• [EXERCISE INSTRUCTIONS]: For this exercise, write out each entry below exactly, omitting the images.

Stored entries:
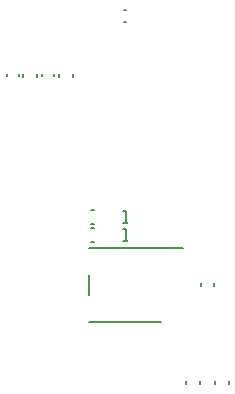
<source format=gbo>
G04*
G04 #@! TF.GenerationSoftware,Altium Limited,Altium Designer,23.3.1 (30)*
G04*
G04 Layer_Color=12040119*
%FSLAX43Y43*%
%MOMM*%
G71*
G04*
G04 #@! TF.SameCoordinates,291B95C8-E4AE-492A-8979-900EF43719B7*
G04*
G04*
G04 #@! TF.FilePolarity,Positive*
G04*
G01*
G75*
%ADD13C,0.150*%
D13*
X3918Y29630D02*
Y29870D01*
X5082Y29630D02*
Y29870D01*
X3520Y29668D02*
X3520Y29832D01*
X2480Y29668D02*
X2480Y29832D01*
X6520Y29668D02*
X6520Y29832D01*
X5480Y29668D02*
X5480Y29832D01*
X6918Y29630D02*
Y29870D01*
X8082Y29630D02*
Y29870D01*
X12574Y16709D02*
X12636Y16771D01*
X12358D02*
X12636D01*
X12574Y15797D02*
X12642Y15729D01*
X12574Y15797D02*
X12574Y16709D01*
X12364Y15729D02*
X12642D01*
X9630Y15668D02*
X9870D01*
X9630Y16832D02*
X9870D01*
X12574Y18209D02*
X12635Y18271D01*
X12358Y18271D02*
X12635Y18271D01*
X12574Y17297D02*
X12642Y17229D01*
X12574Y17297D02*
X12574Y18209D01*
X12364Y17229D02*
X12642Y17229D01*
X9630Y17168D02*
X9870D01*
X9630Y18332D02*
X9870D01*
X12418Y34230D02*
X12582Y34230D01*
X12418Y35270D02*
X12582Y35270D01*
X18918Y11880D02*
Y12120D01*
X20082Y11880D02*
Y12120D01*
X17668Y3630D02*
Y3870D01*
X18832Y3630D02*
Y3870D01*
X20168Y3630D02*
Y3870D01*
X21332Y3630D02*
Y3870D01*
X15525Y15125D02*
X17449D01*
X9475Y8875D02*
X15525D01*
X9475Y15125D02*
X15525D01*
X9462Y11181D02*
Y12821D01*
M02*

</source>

• [RESULT OF THIS EXERCISE]:
<source format=gbo>
G04*
G04 #@! TF.GenerationSoftware,Altium Limited,Altium Designer,23.3.1 (30)*
G04*
G04 Layer_Color=12040119*
%FSLAX43Y43*%
%MOMM*%
G71*
G04*
G04 #@! TF.SameCoordinates,291B95C8-E4AE-492A-8979-900EF43719B7*
G04*
G04*
G04 #@! TF.FilePolarity,Positive*
G04*
G01*
G75*
%ADD13C,0.150*%
D13*
X3918Y29630D02*
Y29870D01*
X5082Y29630D02*
Y29870D01*
X3520Y29668D02*
X3520Y29832D01*
X2480Y29668D02*
X2480Y29832D01*
X6520Y29668D02*
X6520Y29832D01*
X5480Y29668D02*
X5480Y29832D01*
X6918Y29630D02*
Y29870D01*
X8082Y29630D02*
Y29870D01*
X12574Y16709D02*
X12636Y16771D01*
X12358D02*
X12636D01*
X12574Y15797D02*
X12642Y15729D01*
X12574Y15797D02*
X12574Y16709D01*
X12364Y15729D02*
X12642D01*
X9630Y15668D02*
X9870D01*
X9630Y16832D02*
X9870D01*
X12574Y18209D02*
X12635Y18271D01*
X12358Y18271D02*
X12635Y18271D01*
X12574Y17297D02*
X12642Y17229D01*
X12574Y17297D02*
X12574Y18209D01*
X12364Y17229D02*
X12642Y17229D01*
X9630Y17168D02*
X9870D01*
X9630Y18332D02*
X9870D01*
X12418Y34230D02*
X12582Y34230D01*
X12418Y35270D02*
X12582Y35270D01*
X18918Y11880D02*
Y12120D01*
X20082Y11880D02*
Y12120D01*
X17668Y3630D02*
Y3870D01*
X18832Y3630D02*
Y3870D01*
X20168Y3630D02*
Y3870D01*
X21332Y3630D02*
Y3870D01*
X15525Y15125D02*
X17449D01*
X9475Y8875D02*
X15525D01*
X9475Y15125D02*
X15525D01*
X9462Y11181D02*
Y12821D01*
M02*

</source>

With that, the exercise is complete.